Records from a data collection:
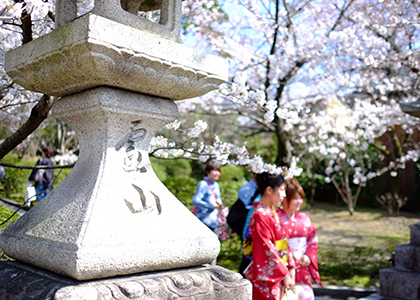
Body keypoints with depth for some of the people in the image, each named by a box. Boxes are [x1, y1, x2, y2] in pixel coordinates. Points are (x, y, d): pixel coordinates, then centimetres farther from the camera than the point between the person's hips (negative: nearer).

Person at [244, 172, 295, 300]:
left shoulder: (272, 212, 12)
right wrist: (284, 274, -13)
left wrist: (291, 268, 5)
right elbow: (267, 249, -18)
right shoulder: (260, 215, -17)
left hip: (279, 275, 8)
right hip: (267, 277, -8)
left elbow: (284, 243, 12)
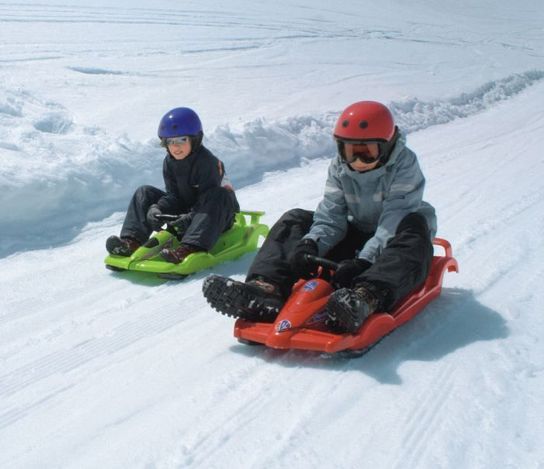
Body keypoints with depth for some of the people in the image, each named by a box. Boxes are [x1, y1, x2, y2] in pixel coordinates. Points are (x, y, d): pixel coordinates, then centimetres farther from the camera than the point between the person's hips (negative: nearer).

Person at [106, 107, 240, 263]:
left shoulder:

» ABOUT THIS TASK: Copy everything from the line containing "left hip: (279, 275, 8)" down to the end of the material, requests included. Multiply each coordinate and depth value in the answers by 2.25 and round to whole numbers, halves up. Leave the numbers in the requests unchanged and leave the pictures out.

» ANSWER FOR THIS EXERCISE:
left hip: (628, 619, 18)
right hip: (601, 623, -18)
left elbow: (639, 547, 27)
Body keypoints with depth for some of the people in the image, each named by a box. Boxes are [x1, y1, x2, y2] in pixel coordinates. Points are (x, y, d): pixel coordinates, then centimetres farther from the camera than the point between the person's hips (negative: nearer).

Person at [106, 107, 240, 263]:
left shoulder:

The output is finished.